L’Enfer c’est les nôtres

Par Josefa Terribilini

Je suis Antigone / de Ella / par la compagnie Lunatik / mise en scène Jean-Luc Borgeat et Elphie Pambu / Petithéâtre / du 5 au 15 novembre 2015 / plus d’infos

©David Gaudin

©David Gaudin

Créon et Antigone se retrouvent dans les Enfers pour reprendre et peut-être achever leur confrontation acharnée. Deux figures, deux paroles animées par des logiques qui leur sont propres, revisitées sur un pied d’égalité. Dans un non-lieu et un non-temps, dans une froideur feutrée, c’est avec une remarquable finesse que la compagnie Lunatik réétudie un mythe où Justice, Devoir et Famille sont autant de notions qui s’entrechoquent et se troublent.

Le règlement de compte d’Antigone et de son oncle Créon dans un entre-deux atemporel et transitoire : voilà la suite de l’histoire telle que l’imagine le spectacle. Le face-à-face de ces deux vengeurs est annoncé, mais d’abord, il faut qu’ils aident Eurydice, femme de Créon et victime malheureuse du conflit entre son mari et sa nièce, à retrouver la paix. Elle y parviendra, et montera l’escalier en colimaçon pour disparaître dans l’au-delà, auprès des siens. Alors Créon et Antigone seront seuls, et leur dialogue, pur, vrai, exorcisant, pourra enfin entrer en action.

Ce dialogue, c’est dans un petit caveau en pierres grises et froides qu’il résonne ; une étroite scène en contrebas est enrobée de longs rideaux blancs, devant lesquels pendent des lambeaux de tissu sombre. Ce sont les liens maudits qui retiennent les âmes errantes. A gauche de la scène, sur un petit promontoire, le régisseur endosse le rôle du coryphée conteur. Son slam scande la pièce. Les syllabes rythmiques qu’il déclame s’arrêtent en l’air, comme suspendues dans ce vide empli de hargne. Puis, lentement, elles retombent alors que les comédiens reprennent la parole qu’ils avaient rendue pour quelques instants.

On se souvient de Sophocle et de son Antigone, fille d’Œdipe, qui avait osé braver le pouvoir de son oncle Créon, en enterrant son frère Polynice, déclaré traître à sa patrie. Elle en avait assumé les ultimes conséquences, héroïne martyre prête à mourir pour ses convictions et encensée par la tradition. Mais cette fois-ci, la tradition se trouvera bousculée. Antigone ne sera pas l’héroïne sans tache, et Créon ne sera pas le dictateur sanguinaire et sans scrupule. Les enjeux de chacun, leurs réflexions et les tensions qui les animent sont présentés sous un jour nouveau, plus complexe, plus humain. A la fois tyrans et tyrannisés, victimes et bourreaux, égoïstes et dévoués, Créon et Antigone confrontent les idées ou les contraintes qui les ont conduits à provoquer la mort de ceux qu’ils aimaient, et qui les poursuivent encore.

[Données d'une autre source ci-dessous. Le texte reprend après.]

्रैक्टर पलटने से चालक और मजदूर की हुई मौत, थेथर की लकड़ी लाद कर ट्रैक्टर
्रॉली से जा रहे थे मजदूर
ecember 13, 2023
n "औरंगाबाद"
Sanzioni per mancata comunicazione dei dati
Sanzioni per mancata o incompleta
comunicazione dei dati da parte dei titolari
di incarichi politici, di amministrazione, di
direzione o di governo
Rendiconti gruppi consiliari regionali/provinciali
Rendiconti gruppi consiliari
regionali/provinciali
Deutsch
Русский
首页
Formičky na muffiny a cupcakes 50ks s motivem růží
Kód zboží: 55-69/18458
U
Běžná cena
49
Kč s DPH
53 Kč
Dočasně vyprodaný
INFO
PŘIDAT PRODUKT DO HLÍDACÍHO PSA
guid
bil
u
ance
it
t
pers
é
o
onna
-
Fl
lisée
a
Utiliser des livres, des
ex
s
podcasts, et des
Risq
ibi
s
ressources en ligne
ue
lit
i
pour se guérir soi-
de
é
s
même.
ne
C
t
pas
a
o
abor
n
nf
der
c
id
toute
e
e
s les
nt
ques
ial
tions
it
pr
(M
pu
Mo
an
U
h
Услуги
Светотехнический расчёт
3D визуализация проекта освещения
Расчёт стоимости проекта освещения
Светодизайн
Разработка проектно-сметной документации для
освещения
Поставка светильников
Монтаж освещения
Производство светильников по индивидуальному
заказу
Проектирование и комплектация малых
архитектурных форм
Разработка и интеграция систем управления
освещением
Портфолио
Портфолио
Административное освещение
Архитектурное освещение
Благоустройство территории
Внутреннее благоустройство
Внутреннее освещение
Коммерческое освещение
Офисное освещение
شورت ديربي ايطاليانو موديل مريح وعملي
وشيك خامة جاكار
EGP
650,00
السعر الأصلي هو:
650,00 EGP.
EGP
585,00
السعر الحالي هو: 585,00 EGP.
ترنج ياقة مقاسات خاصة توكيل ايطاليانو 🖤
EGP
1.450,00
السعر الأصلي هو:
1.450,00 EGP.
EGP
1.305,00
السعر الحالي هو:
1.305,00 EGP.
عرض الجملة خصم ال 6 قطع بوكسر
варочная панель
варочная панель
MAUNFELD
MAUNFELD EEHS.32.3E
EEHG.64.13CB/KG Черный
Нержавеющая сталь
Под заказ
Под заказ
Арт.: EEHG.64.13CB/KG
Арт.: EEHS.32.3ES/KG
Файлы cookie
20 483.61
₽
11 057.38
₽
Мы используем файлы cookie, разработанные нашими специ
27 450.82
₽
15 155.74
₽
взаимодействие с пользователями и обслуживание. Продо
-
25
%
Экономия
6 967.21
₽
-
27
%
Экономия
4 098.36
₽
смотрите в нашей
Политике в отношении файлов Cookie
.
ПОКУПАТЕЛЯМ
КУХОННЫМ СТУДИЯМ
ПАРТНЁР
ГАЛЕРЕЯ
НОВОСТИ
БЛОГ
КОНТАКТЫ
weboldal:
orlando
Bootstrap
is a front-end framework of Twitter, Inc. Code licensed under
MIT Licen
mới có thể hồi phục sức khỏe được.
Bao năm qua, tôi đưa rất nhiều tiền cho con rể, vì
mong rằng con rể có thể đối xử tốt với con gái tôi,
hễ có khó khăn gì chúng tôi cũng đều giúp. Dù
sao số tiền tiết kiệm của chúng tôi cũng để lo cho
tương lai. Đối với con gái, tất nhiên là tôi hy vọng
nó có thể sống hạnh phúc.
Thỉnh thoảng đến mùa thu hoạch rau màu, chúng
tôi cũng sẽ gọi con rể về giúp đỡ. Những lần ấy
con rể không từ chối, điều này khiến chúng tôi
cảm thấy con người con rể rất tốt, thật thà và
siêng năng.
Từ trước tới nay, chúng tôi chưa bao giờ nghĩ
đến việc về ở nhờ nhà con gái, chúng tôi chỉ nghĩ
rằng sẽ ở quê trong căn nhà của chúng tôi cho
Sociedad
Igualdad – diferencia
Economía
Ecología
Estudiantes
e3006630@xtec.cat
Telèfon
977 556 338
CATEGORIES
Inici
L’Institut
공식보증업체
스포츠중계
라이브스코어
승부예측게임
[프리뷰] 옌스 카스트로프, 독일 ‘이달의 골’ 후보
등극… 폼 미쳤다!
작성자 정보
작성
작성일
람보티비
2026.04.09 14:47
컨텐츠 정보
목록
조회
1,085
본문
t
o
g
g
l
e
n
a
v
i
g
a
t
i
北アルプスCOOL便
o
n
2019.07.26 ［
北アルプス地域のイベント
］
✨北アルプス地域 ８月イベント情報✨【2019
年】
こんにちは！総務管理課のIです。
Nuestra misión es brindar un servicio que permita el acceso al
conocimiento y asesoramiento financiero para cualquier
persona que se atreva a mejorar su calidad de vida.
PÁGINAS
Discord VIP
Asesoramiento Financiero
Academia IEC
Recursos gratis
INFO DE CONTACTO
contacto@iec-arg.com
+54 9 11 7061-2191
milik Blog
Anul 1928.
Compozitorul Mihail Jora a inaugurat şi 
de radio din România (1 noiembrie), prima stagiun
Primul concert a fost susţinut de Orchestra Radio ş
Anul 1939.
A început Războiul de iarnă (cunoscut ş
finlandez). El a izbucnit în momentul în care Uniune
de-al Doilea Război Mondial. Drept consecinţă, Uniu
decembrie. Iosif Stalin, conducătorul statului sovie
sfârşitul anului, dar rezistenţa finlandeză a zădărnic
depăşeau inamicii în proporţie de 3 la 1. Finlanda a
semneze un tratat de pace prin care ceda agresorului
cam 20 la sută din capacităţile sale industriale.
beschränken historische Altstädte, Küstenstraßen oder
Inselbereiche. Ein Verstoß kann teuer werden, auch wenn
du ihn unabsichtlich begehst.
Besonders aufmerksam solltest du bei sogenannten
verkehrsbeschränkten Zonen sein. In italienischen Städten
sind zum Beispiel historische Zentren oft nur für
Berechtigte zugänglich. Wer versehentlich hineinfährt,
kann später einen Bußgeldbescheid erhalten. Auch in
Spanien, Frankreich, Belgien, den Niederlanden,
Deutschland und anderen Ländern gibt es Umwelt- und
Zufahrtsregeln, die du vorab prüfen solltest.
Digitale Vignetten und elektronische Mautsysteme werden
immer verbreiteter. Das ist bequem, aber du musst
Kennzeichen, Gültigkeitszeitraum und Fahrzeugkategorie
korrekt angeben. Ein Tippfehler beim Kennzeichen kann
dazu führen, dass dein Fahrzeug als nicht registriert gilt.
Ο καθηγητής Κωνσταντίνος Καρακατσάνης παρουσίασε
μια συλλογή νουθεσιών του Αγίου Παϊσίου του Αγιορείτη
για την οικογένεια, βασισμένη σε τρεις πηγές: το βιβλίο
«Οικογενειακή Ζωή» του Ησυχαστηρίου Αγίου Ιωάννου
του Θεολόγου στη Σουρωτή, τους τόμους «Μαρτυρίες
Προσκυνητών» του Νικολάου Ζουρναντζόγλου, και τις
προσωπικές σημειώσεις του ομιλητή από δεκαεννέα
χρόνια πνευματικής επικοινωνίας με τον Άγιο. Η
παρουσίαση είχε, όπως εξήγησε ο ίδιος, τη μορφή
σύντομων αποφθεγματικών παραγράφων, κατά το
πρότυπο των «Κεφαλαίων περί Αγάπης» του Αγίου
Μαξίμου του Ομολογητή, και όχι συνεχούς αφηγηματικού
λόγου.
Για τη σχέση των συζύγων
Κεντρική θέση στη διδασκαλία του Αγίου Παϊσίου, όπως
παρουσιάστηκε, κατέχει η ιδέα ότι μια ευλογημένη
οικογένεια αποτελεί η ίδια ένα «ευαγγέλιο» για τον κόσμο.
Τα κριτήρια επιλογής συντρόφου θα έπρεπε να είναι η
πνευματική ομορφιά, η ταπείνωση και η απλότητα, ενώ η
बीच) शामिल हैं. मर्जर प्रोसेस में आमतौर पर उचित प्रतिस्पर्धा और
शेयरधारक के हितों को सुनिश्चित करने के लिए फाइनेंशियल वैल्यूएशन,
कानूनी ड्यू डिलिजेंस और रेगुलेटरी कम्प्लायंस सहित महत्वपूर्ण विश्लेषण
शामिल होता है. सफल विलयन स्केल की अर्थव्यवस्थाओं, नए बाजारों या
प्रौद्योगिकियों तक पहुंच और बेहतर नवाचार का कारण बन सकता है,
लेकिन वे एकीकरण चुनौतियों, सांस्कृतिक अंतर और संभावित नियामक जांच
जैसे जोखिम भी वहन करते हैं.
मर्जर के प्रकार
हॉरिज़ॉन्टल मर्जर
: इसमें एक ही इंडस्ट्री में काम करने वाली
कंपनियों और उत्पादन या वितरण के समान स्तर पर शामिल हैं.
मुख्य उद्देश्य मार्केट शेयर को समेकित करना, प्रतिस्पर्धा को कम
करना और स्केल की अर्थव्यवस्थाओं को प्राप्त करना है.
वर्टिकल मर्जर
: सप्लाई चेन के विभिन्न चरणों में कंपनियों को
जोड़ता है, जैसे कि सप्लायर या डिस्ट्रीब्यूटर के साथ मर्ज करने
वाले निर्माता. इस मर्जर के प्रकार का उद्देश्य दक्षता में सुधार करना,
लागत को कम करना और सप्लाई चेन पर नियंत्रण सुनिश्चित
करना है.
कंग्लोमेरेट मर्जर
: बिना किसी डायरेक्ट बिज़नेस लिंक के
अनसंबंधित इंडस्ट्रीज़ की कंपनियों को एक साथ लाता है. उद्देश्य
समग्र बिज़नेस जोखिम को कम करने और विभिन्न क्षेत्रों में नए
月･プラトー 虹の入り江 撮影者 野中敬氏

Bien sûr, on pense à aujourd’hui. Au fanatisme qui conduit des groupes à ravager un monde pour des idées qu’ils croient justes, au « Je suis Charlie » qui retentit dans les rues lorsque le peuple manifeste, aux fines manœuvres politiques de personnages publics, habiles manipulateurs de la sur-médiatisation. On pense à tout cela, parce que la pièce nous le rappelle sans cesse. Dans sa modernité, elle revisite un mythe qui lui-même commente notre époque. Antigone ne mourra donc jamais tout à fait.

Je suis Antigone est un texte original, fruit d’une réflexion de plusieurs années d’Elphie Pambu, qui propose à Jean-Luc Borgeat la co-mise en scène du spectacle ainsi que le rôle de Créon qu’il habite avec virtuosité. Chaque mot est ici pesé, pensé, prononcé avec force et justesse, si bien qu’on pourrait presque ne faire qu’écouter ces voix de morts, plus vivaces que jamais. Mais on passerait alors à côté de l’inventivité visuelle de la pièce, car quand la vidéo de Créon s’adressant à Antigone, placée en avant-scène, est projetée sur les rideaux blancs à l’arrière-scène, les arts se confondent et nous emportent avec eux loin de nos repères. Ces repères, on les retrouvera avec peine une fois le rideau tombé. C’est perplexes, ébranlés et pensifs que l’on remontera à l’air libre et que l’on retournera parmi les vivants.